The board agreed, passing the request 3-0 (commissioners Bill Stanley and David Gantt were absent).
In a fitting addendum, County Manager Wanda Greene announced that county zoning ordinances and maps will be presented to the community at large on Aug. 3. at Thomas Wolfe Auditorium.
“We want as much public input as we can get,” she said.
Picking up the slack
In new business, General Services Director Bob Hunter asked commissioners to approve an extension of the county’s solid-waste-collection franchises.
Hunter said he hoped to have until January to make changes in the county’s trash pick-up policies, including a possible rate change for the elderly — before the franchises expire.
“Our senior citizens might need a break; they’re not generating as much trash as a family of four or more,” he explained.
The extension was swiftly granted by the board.
After approving a challenge grant for the Erwin Athletic Association, commissioners implemented a countywide policy on such grants: Any school that raises $100,000 from the community will be given $25,000 by the county.
A.C. Reynolds High, which has raised well over $100,000 for its athletic department, was the first school to receive a matching grant under the new policy.
“I heard about their [fund-raising project] two years ago,” commented Commissioner David Young, praising the school’s hard work.
Concerned resident Mike Morgan fretted that certain schools’ money might come from unapproved sources. But Greene reminded the board that no county grants are given out until officials have verified that the school in question’s funds are indeed community-derived. (Ever the watchdog, Morgan also demanded to know whether the absences of commissioners Stanley and Gantt at the June 15 meeting had been “excused.”)
Two items were moved from the consent agenda to new business: the first, which passed unanimously, was a contract buyout for John Tipton of the County Tax Office.
Tipton began working for Buncombe County in 1987; in 1997, he was awarded a three-year contract to serve as the county’s assistant tax assessor. He recently requested the buyout on the contract, which is due to expire on July 1, 2000, so he could retire a year early, this June 30. The $26, 654.50 buy-out (50 percent of Tipton’s annual salary) will be funded by savings in current Tax Department salaries (the county has no plans to fill the assistant-assessor position) and by savings on benefits.

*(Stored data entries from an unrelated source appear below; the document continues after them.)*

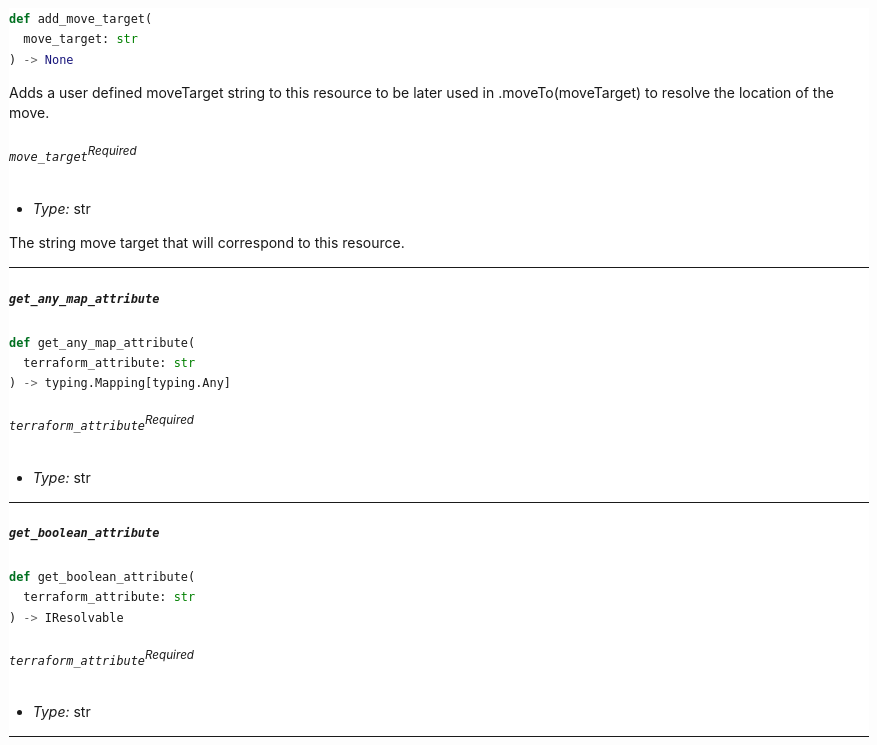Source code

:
 ```python
def add_move_target(
  move_target: str
) -> None
```

Adds a user defined moveTarget string to this resource to be later used in .moveTo(moveTarget) to resolve the location of the move.

###### `move_target`<sup>Required</sup> <a name="move_target" id="rhizo-co-terraform-provider-oci.odaOdaPrivateEndpointAttachment.OdaOdaPrivateEndpointAttachment.addMoveTarget.parameter.moveTarget"></a>

- *Type:* str

The string move target that will correspond to this resource.

---

##### `get_any_map_attribute` <a name="get_any_map_attribute" id="rhizo-co-terraform-provider-oci.odaOdaPrivateEndpointAttachment.OdaOdaPrivateEndpointAttachment.getAnyMapAttribute"></a>

```python
def get_any_map_attribute(
  terraform_attribute: str
) -> typing.Mapping[typing.Any]
```

###### `terraform_attribute`<sup>Required</sup> <a name="terraform_attribute" id="rhizo-co-terraform-provider-oci.odaOdaPrivateEndpointAttachment.OdaOdaPrivateEndpointAttachment.getAnyMapAttribute.parameter.terraformAttribute"></a>

- *Type:* str

---

##### `get_boolean_attribute` <a name="get_boolean_attribute" id="rhizo-co-terraform-provider-oci.odaOdaPrivateEndpointAttachment.OdaOdaPrivateEndpointAttachment.getBooleanAttribute"></a>

```python
def get_boolean_attribute(
  terraform_attribute: str
) -> IResolvable
```

###### `terraform_attribute`<sup>Required</sup> <a name="terraform_attribute" id="rhizo-co-terraform-provider-oci.odaOdaPrivateEndpointAttachment.OdaOdaPrivateEndpointAttachment.getBooleanAttribute.parameter.terraformAttribute"></a>

- *Type:* str

---
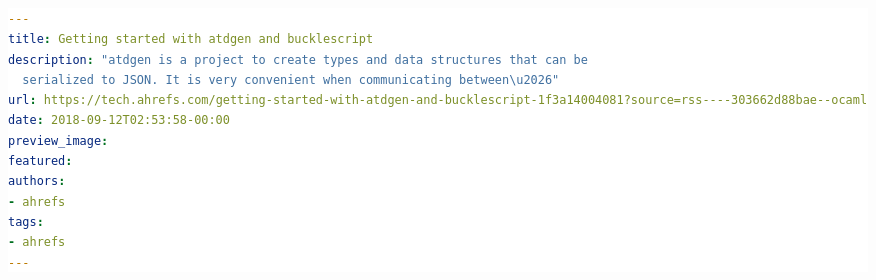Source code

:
 ```yaml
---
title: Getting started with atdgen and bucklescript
description: "atdgen is a project to create types and data structures that can be
  serialized to JSON. It is very convenient when communicating between\u2026"
url: https://tech.ahrefs.com/getting-started-with-atdgen-and-bucklescript-1f3a14004081?source=rss----303662d88bae--ocaml
date: 2018-09-12T02:53:58-00:00
preview_image:
featured:
authors:
- ahrefs
tags:
- ahrefs
---
```

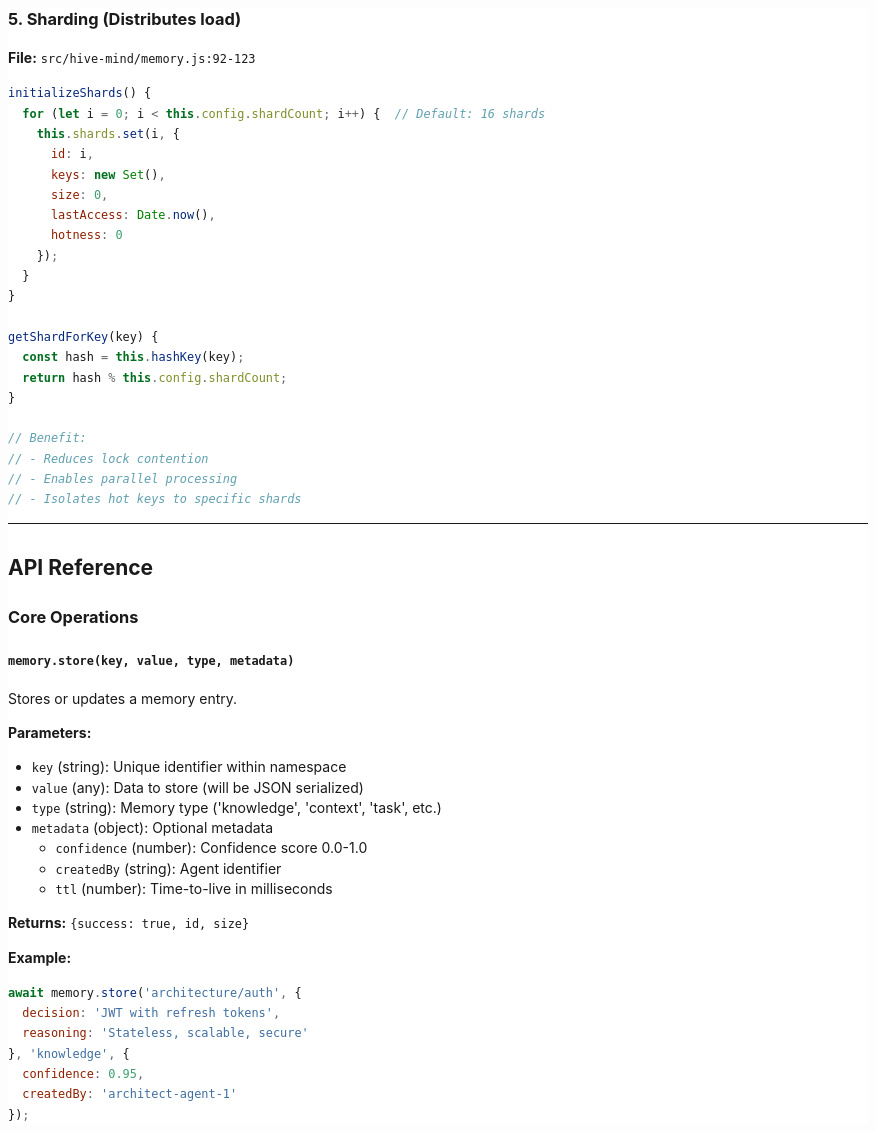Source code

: ### 5. Sharding (Distributes load)

**File:** `src/hive-mind/memory.js:92-123`

```javascript
initializeShards() {
  for (let i = 0; i < this.config.shardCount; i++) {  // Default: 16 shards
    this.shards.set(i, {
      id: i,
      keys: new Set(),
      size: 0,
      lastAccess: Date.now(),
      hotness: 0
    });
  }
}

getShardForKey(key) {
  const hash = this.hashKey(key);
  return hash % this.config.shardCount;
}

// Benefit:
// - Reduces lock contention
// - Enables parallel processing
// - Isolates hot keys to specific shards
```

---

## API Reference

### Core Operations

#### `memory.store(key, value, type, metadata)`

Stores or updates a memory entry.

**Parameters:**
- `key` (string): Unique identifier within namespace
- `value` (any): Data to store (will be JSON serialized)
- `type` (string): Memory type ('knowledge', 'context', 'task', etc.)
- `metadata` (object): Optional metadata
  - `confidence` (number): Confidence score 0.0-1.0
  - `createdBy` (string): Agent identifier
  - `ttl` (number): Time-to-live in milliseconds

**Returns:** `{success: true, id, size}`

**Example:**
```javascript
await memory.store('architecture/auth', {
  decision: 'JWT with refresh tokens',
  reasoning: 'Stateless, scalable, secure'
}, 'knowledge', {
  confidence: 0.95,
  createdBy: 'architect-agent-1'
});
```
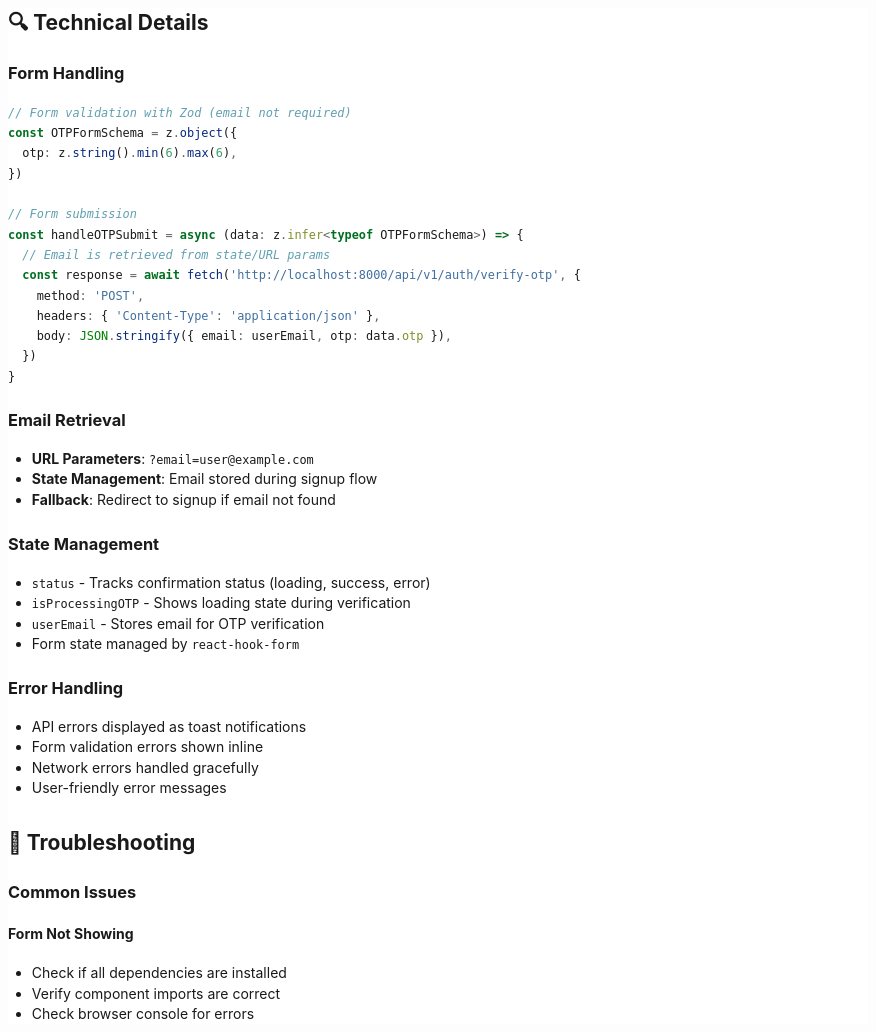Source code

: ## 🔍 Technical Details

### **Form Handling**

```typescript
// Form validation with Zod (email not required)
const OTPFormSchema = z.object({
  otp: z.string().min(6).max(6),
})

// Form submission
const handleOTPSubmit = async (data: z.infer<typeof OTPFormSchema>) => {
  // Email is retrieved from state/URL params
  const response = await fetch('http://localhost:8000/api/v1/auth/verify-otp', {
    method: 'POST',
    headers: { 'Content-Type': 'application/json' },
    body: JSON.stringify({ email: userEmail, otp: data.otp }),
  })
}
```

### **Email Retrieval**

- **URL Parameters**: `?email=user@example.com`
- **State Management**: Email stored during signup flow
- **Fallback**: Redirect to signup if email not found

### **State Management**

- `status` - Tracks confirmation status (loading, success, error)
- `isProcessingOTP` - Shows loading state during verification
- `userEmail` - Stores email for OTP verification
- Form state managed by `react-hook-form`

### **Error Handling**

- API errors displayed as toast notifications
- Form validation errors shown inline
- Network errors handled gracefully
- User-friendly error messages

## 🚨 Troubleshooting

### **Common Issues**

#### **Form Not Showing**

- Check if all dependencies are installed
- Verify component imports are correct
- Check browser console for errors
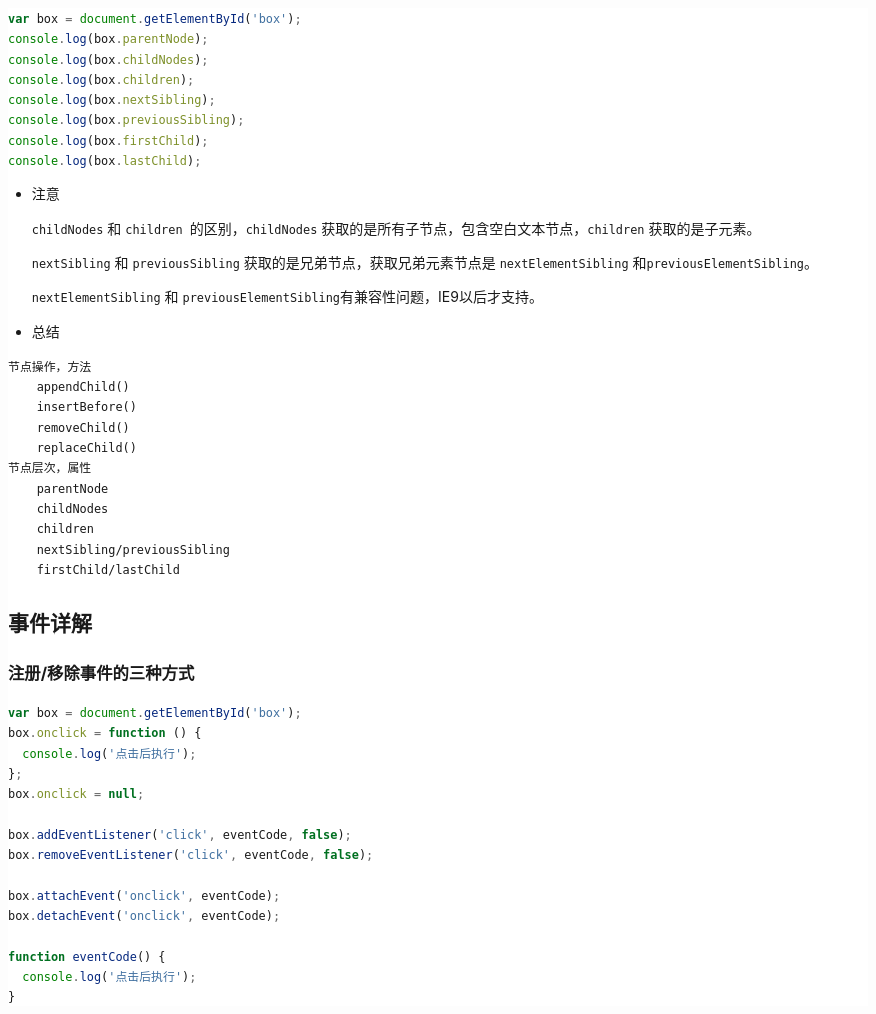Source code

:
 ```javascript
var box = document.getElementById('box');
console.log(box.parentNode);
console.log(box.childNodes);
console.log(box.children);
console.log(box.nextSibling);
console.log(box.previousSibling);
console.log(box.firstChild);
console.log(box.lastChild);
```

- 注意

  `childNodes` 和 `children `的区别，`childNodes` 获取的是所有子节点，包含空白文本节点，`children` 获取的是子元素。

  `nextSibling` 和 `previousSibling` 获取的是兄弟节点，获取兄弟元素节点是 `nextElementSibling` 和`previousElementSibling`。

  `nextElementSibling` 和 `previousElementSibling`有兼容性问题，IE9以后才支持。

- 总结

```
节点操作，方法
	appendChild()
	insertBefore()
	removeChild()
	replaceChild()
节点层次，属性
	parentNode
	childNodes
	children
	nextSibling/previousSibling
	firstChild/lastChild
```

## 事件详解

### 注册/移除事件的三种方式

```javascript
var box = document.getElementById('box');
box.onclick = function () {
  console.log('点击后执行');
};
box.onclick = null;

box.addEventListener('click', eventCode, false);
box.removeEventListener('click', eventCode, false);

box.attachEvent('onclick', eventCode);
box.detachEvent('onclick', eventCode);

function eventCode() {
  console.log('点击后执行');
}
```
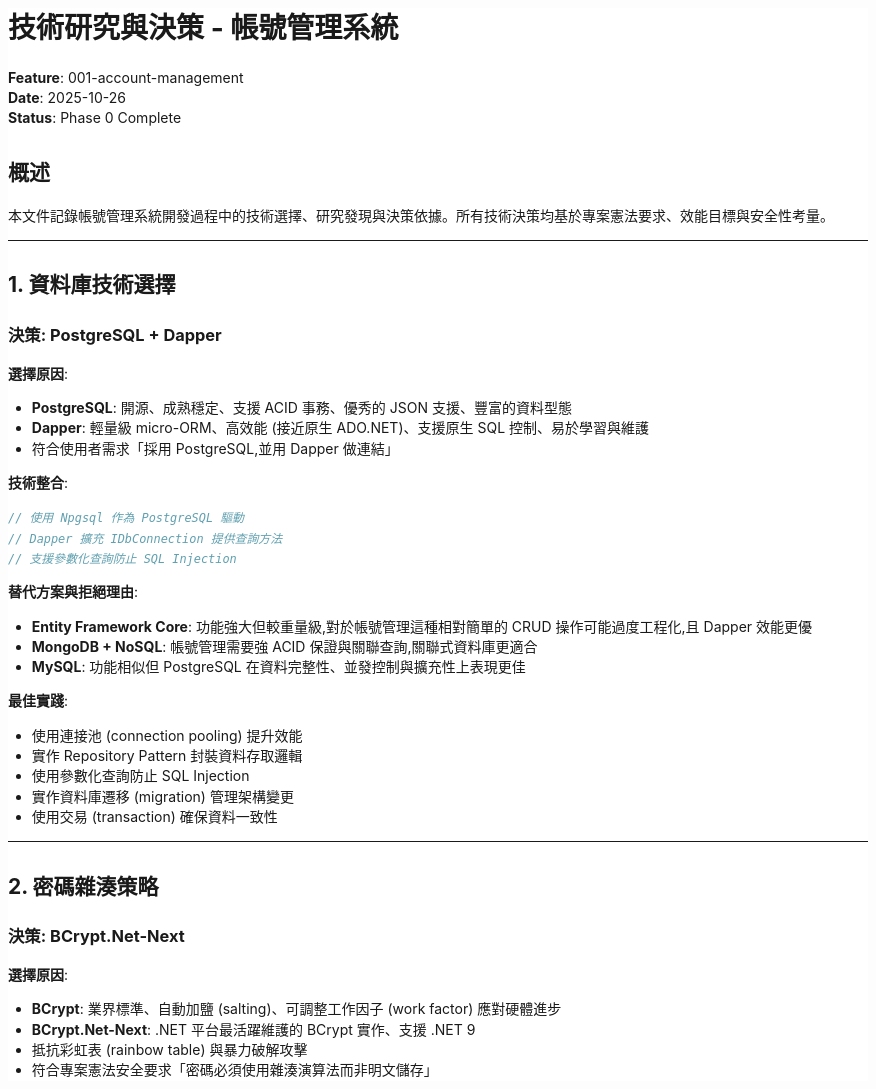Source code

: # 技術研究與決策 - 帳號管理系統

**Feature**: 001-account-management  
**Date**: 2025-10-26  
**Status**: Phase 0 Complete

## 概述

本文件記錄帳號管理系統開發過程中的技術選擇、研究發現與決策依據。所有技術決策均基於專案憲法要求、效能目標與安全性考量。

---

## 1. 資料庫技術選擇

### 決策: PostgreSQL + Dapper

**選擇原因**:
- **PostgreSQL**: 開源、成熟穩定、支援 ACID 事務、優秀的 JSON 支援、豐富的資料型態
- **Dapper**: 輕量級 micro-ORM、高效能 (接近原生 ADO.NET)、支援原生 SQL 控制、易於學習與維護
- 符合使用者需求「採用 PostgreSQL,並用 Dapper 做連結」

**技術整合**:
```csharp
// 使用 Npgsql 作為 PostgreSQL 驅動
// Dapper 擴充 IDbConnection 提供查詢方法
// 支援參數化查詢防止 SQL Injection
```

**替代方案與拒絕理由**:
- **Entity Framework Core**: 功能強大但較重量級,對於帳號管理這種相對簡單的 CRUD 操作可能過度工程化,且 Dapper 效能更優
- **MongoDB + NoSQL**: 帳號管理需要強 ACID 保證與關聯查詢,關聯式資料庫更適合
- **MySQL**: 功能相似但 PostgreSQL 在資料完整性、並發控制與擴充性上表現更佳

**最佳實踐**:
- 使用連接池 (connection pooling) 提升效能
- 實作 Repository Pattern 封裝資料存取邏輯
- 使用參數化查詢防止 SQL Injection
- 實作資料庫遷移 (migration) 管理架構變更
- 使用交易 (transaction) 確保資料一致性

---

## 2. 密碼雜湊策略

### 決策: BCrypt.Net-Next

**選擇原因**:
- **BCrypt**: 業界標準、自動加鹽 (salting)、可調整工作因子 (work factor) 應對硬體進步
- **BCrypt.Net-Next**: .NET 平台最活躍維護的 BCrypt 實作、支援 .NET 9
- 抵抗彩虹表 (rainbow table) 與暴力破解攻擊
- 符合專案憲法安全要求「密碼必須使用雜湊演算法而非明文儲存」
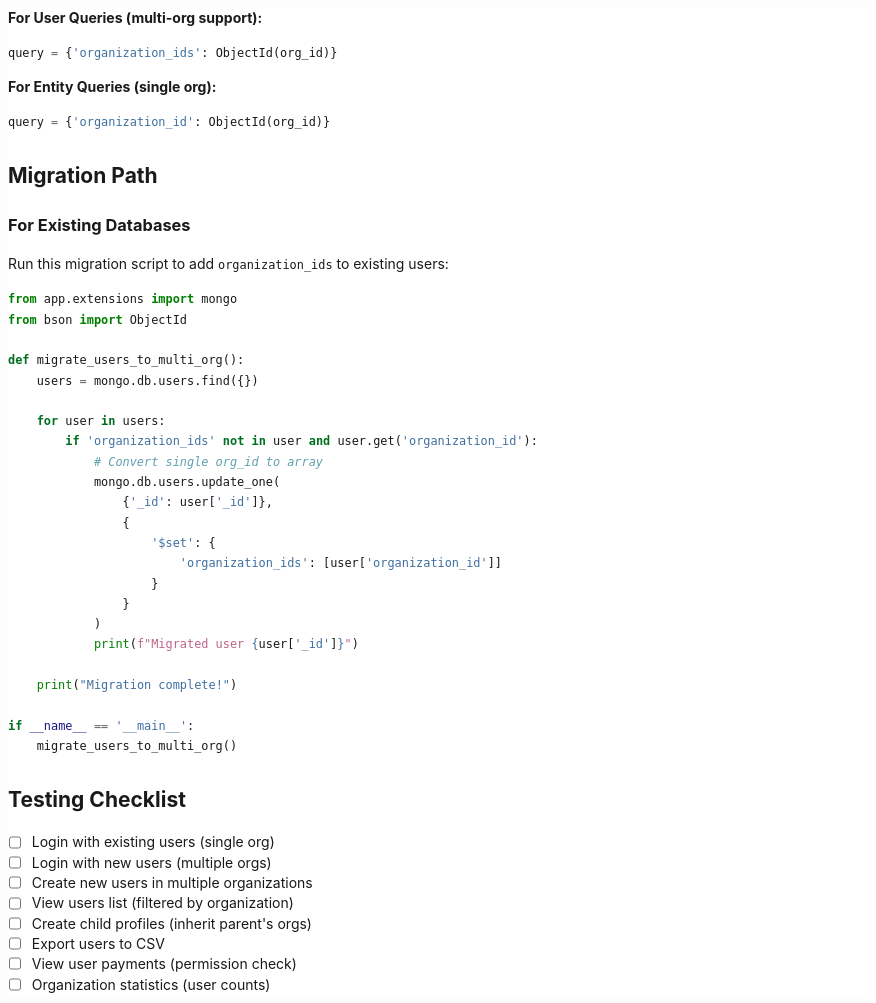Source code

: **For User Queries (multi-org support):**
```python
query = {'organization_ids': ObjectId(org_id)}
```

**For Entity Queries (single org):**
```python
query = {'organization_id': ObjectId(org_id)}
```

## Migration Path

### For Existing Databases

Run this migration script to add `organization_ids` to existing users:

```python
from app.extensions import mongo
from bson import ObjectId

def migrate_users_to_multi_org():
    users = mongo.db.users.find({})
    
    for user in users:
        if 'organization_ids' not in user and user.get('organization_id'):
            # Convert single org_id to array
            mongo.db.users.update_one(
                {'_id': user['_id']},
                {
                    '$set': {
                        'organization_ids': [user['organization_id']]
                    }
                }
            )
            print(f"Migrated user {user['_id']}")
    
    print("Migration complete!")

if __name__ == '__main__':
    migrate_users_to_multi_org()
```

## Testing Checklist

- [ ] Login with existing users (single org)
- [ ] Login with new users (multiple orgs)
- [ ] Create new users in multiple organizations
- [ ] View users list (filtered by organization)
- [ ] Create child profiles (inherit parent's orgs)
- [ ] Export users to CSV
- [ ] View user payments (permission check)
- [ ] Organization statistics (user counts)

The second consent item, a resolution approving an installment-purchase contract for the CP&L building at 202 Haywood St., met with opposition from Commissioner David Young, who argued that the county should complete its sale of the old Biltmore School building before buying the Haywood Street building. The building will house Sheriff Department employees who now work in the Biltmore School building.
Despite Young’s objections, the resolution passed 2-1.
A short public-comment period was marked by a proposed resolution proffered by Council of Independent Business Owners President Mac Swicegood, urging the board to “adhere to the promises made to the public over the past two years, and … allow the incentive-based land-use plan at least three years to work, prior to any consideration of a zoning ordinance.”
The proposed resolution further stated that “The Council of Independent Business Owners believes that any zoning in Buncombe County at the present time should only occur in those community areas that rightfully vote for zoning.”
No action was taken on CIBO’s proposal.
After moving to continue the meeting next Tuesday, commissioners went into closed session to discuss a possible legal action involving a company that has provided supplies to the county jail. No action was taken.
Malcom Gamble and Julia Ray were reappointed to the Library Board of Trustees, and Theresa Greene was named to the Women’s Involvement Council.